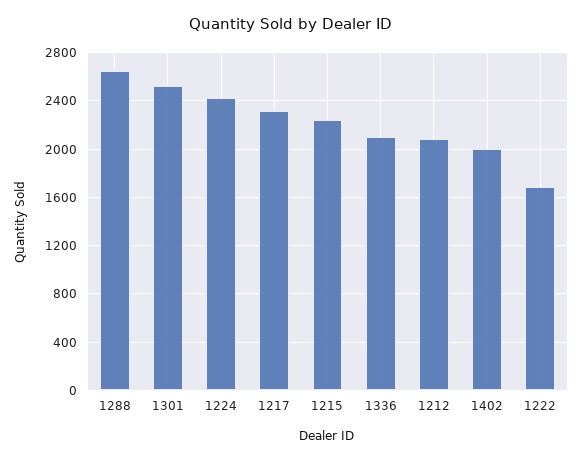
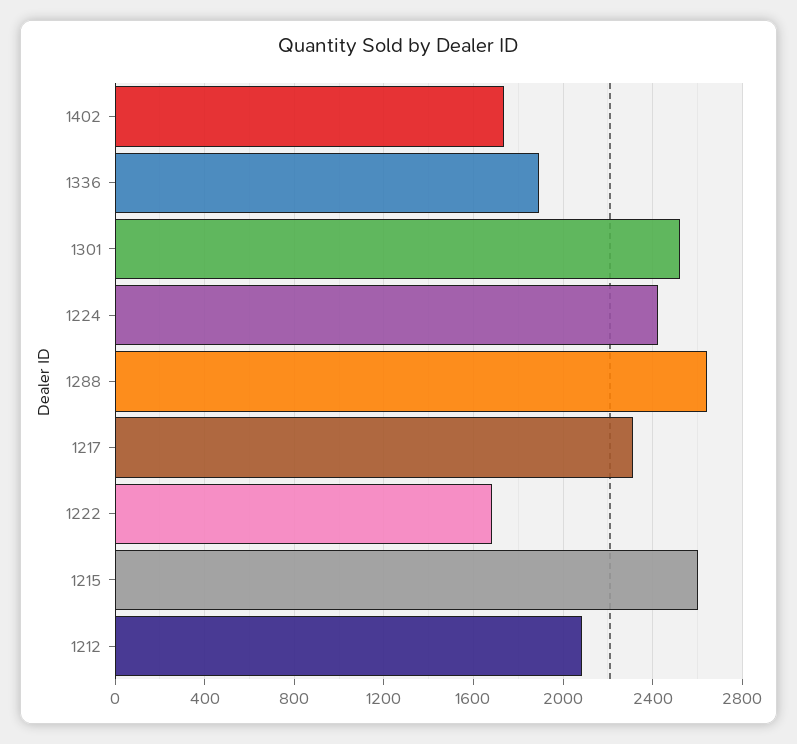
1215: 2250 -> 2600
1336: 2100 -> 1900
1402: 2000 -> 1750

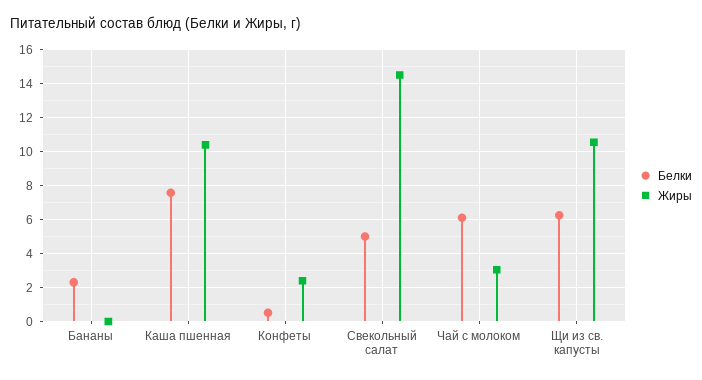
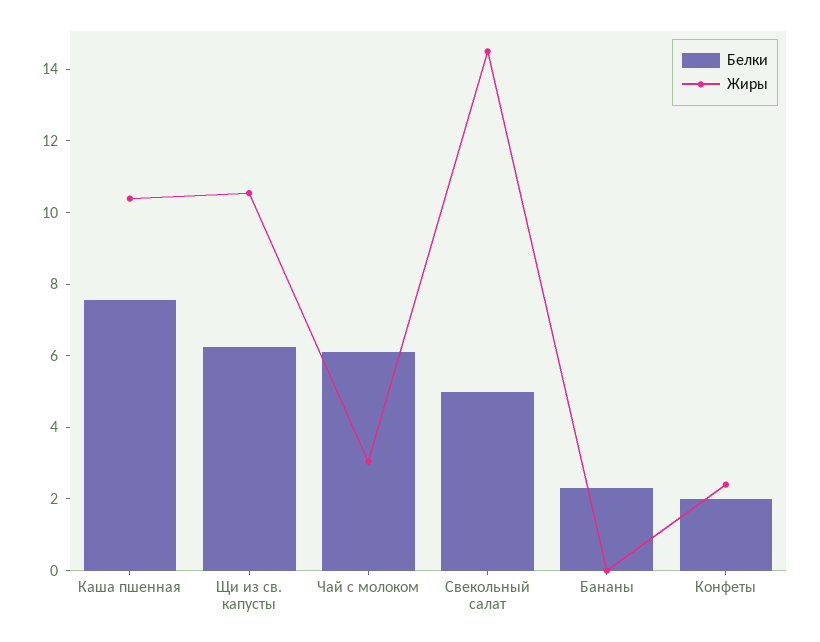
Белки, Конфеты: 0.5 -> 2

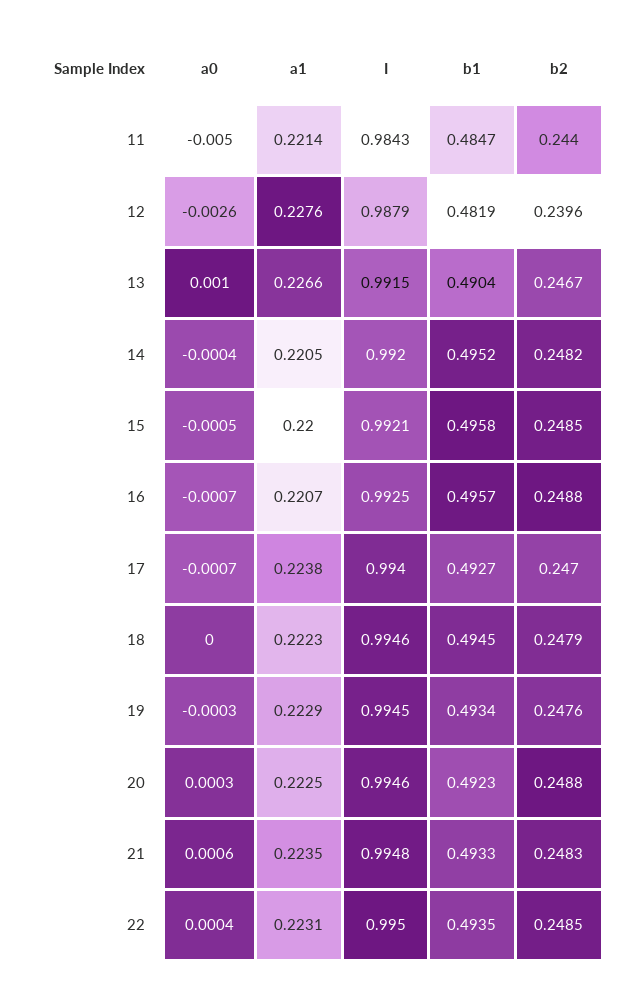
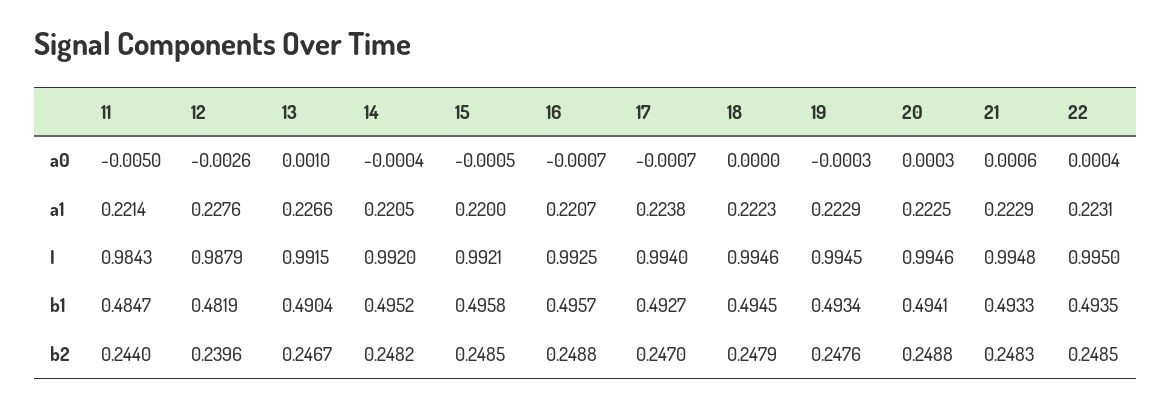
b1, 20: 0.4923 -> 0.4941
a1, 21: 0.2235 -> 0.2229

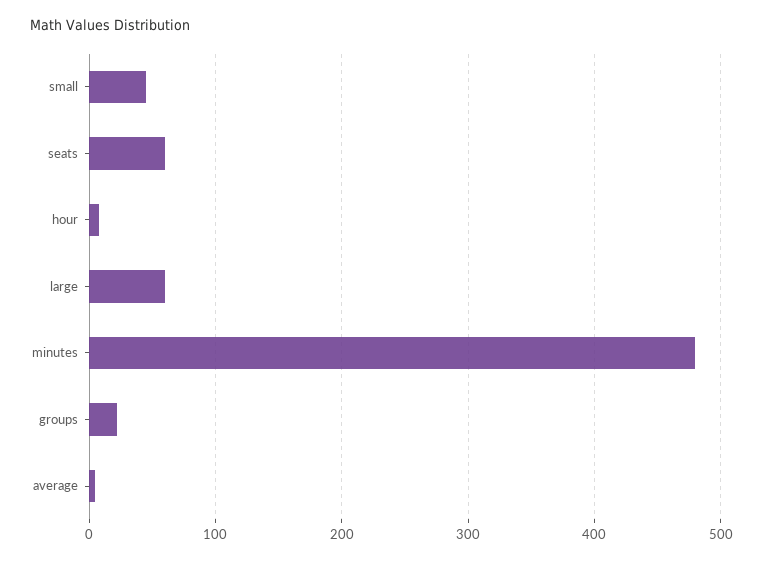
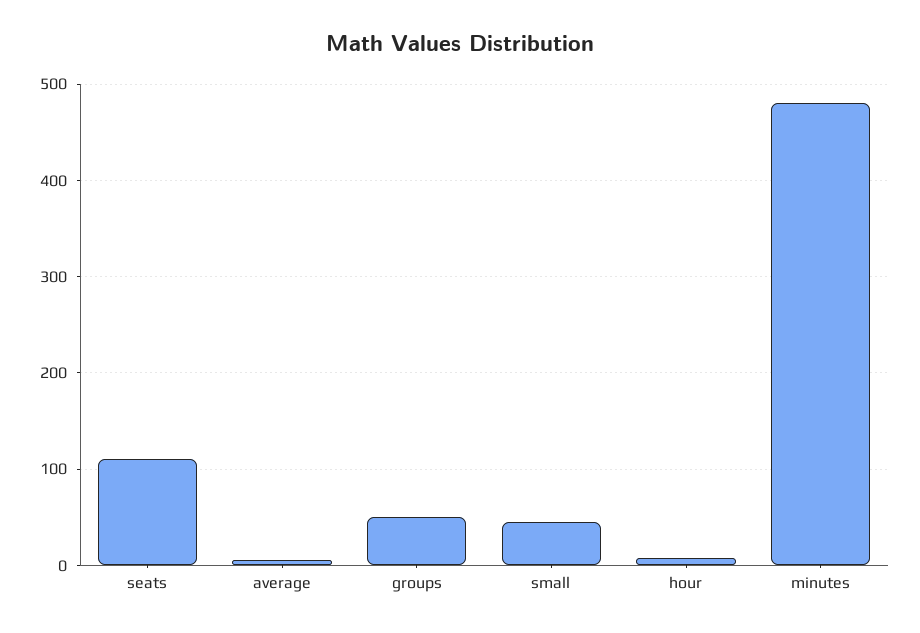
seats: 60 -> 110
large: 60 -> none
groups: 20 -> 50

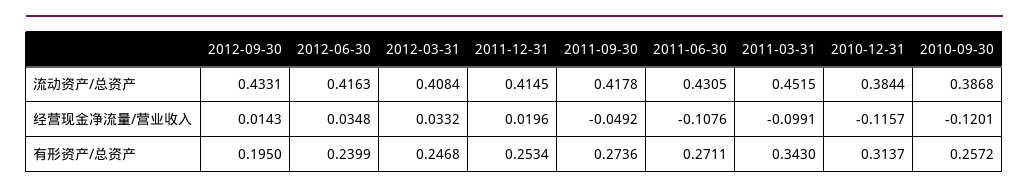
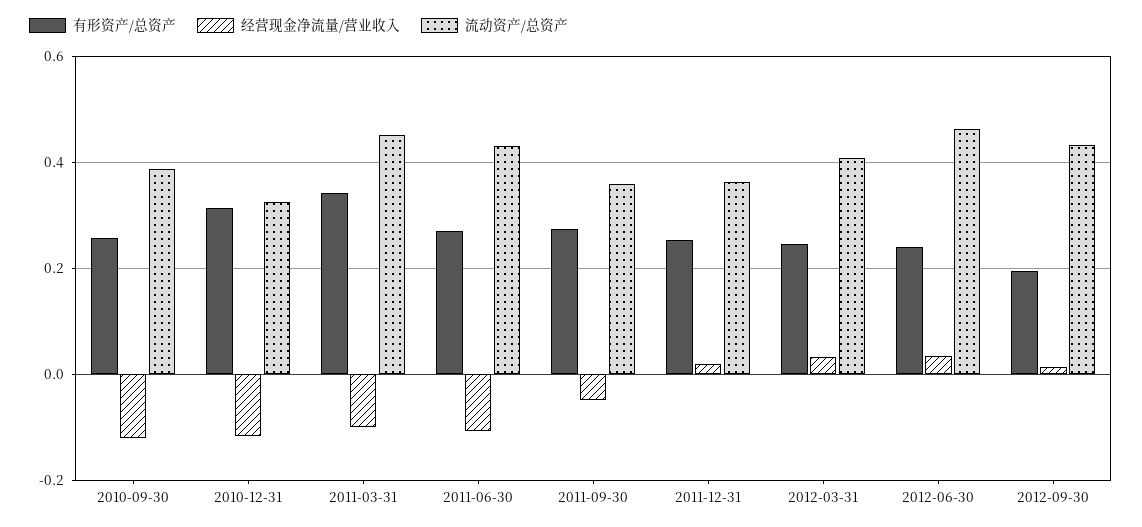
流动资产/总资产, 2012-06-30: 0.4163 -> 0.46
流动资产/总资产, 2011-12-31: 0.4145 -> 0.36
流动资产/总资产, 2011-09-30: 0.4178 -> 0.36
流动资产/总资产, 2010-12-31: 0.3844 -> 0.32

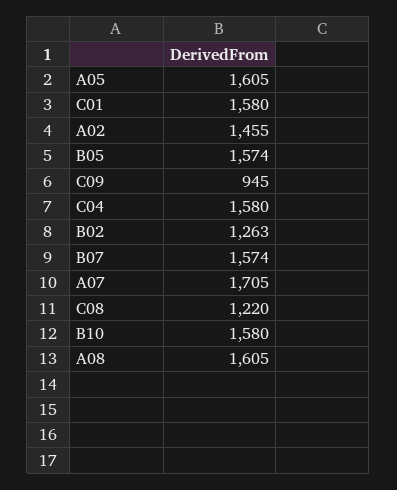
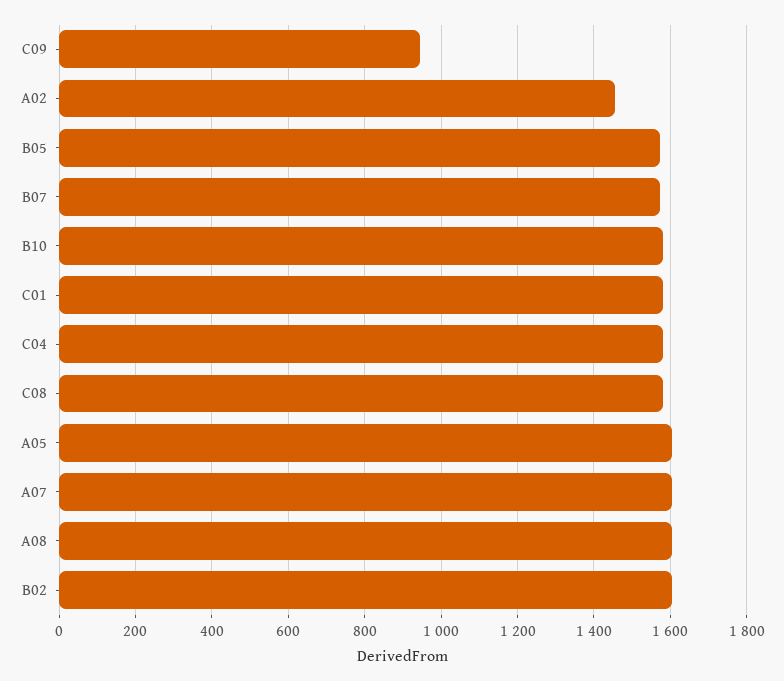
B02: 1263 -> 1600
A07: 1705 -> 1600
C08: 1220 -> 1580

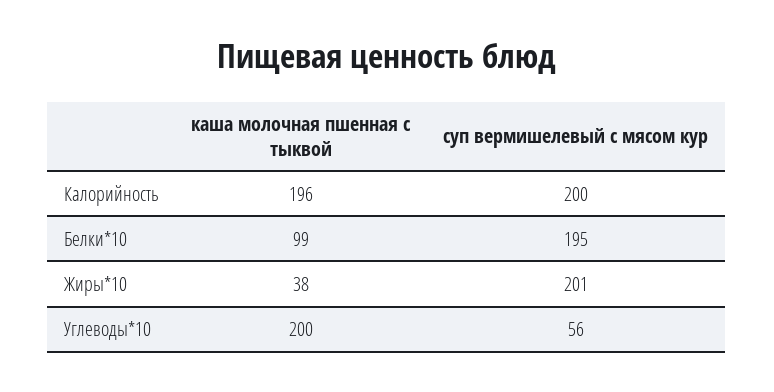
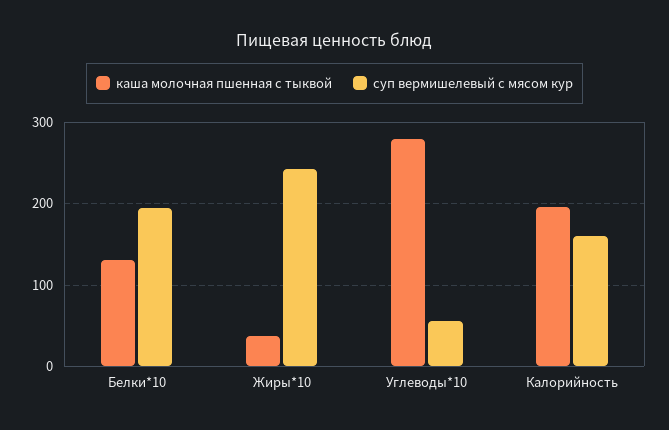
суп вермишелевый с мясом кур, Калорийность: 200 -> 160
каша молочная пшенная с тыквой, Белки*10: 99 -> 130
суп вермишелевый с мясом кур, Жиры*10: 201 -> 240
каша молочная пшенная с тыквой, Углеводы*10: 200 -> 280

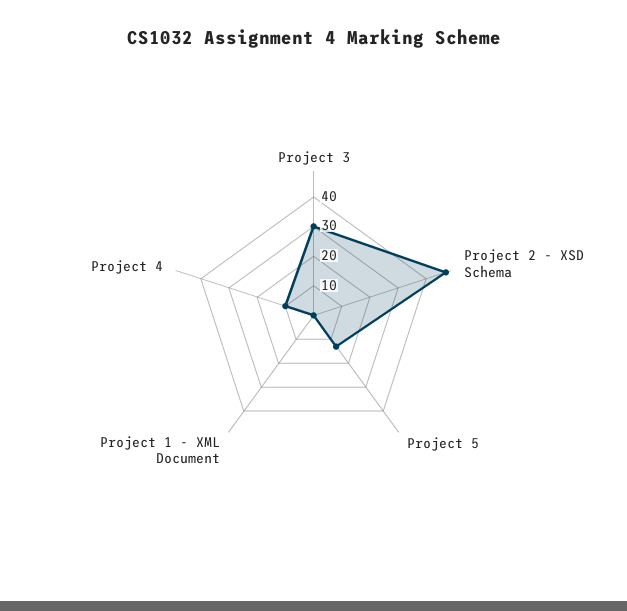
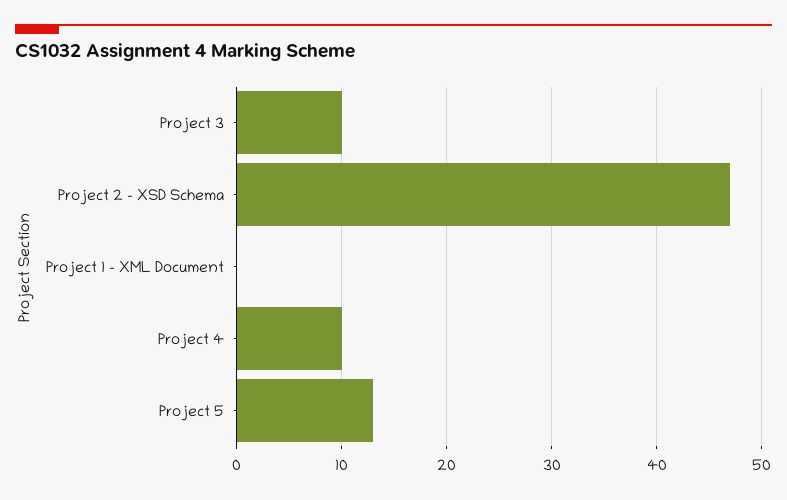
Project 3: 30 -> 10

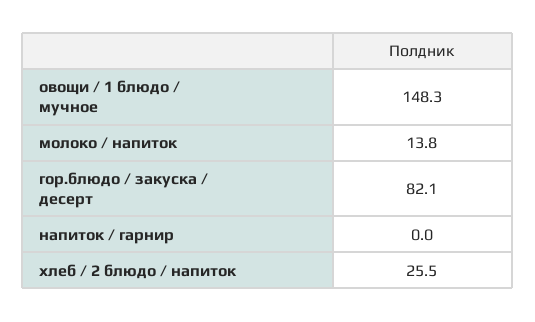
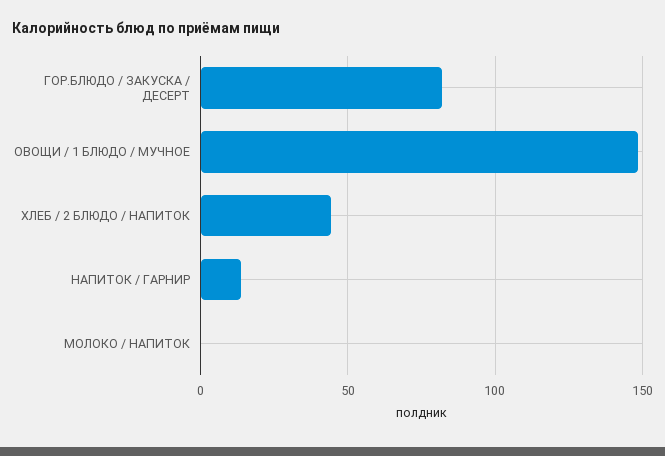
молоко / напиток: 13.8 -> 0
напиток / гарнир: 0 -> 15
хлеб / 2 блюдо / напиток: 25.5 -> 45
· · · · · · ·
Copy out every line from the material above where the string "Белки" turns up.

→ **Answer to the problem**
Белки, Конфеты: 0.5 -> 2
каша молочная пшенная с тыквой, Белки*10: 99 -> 130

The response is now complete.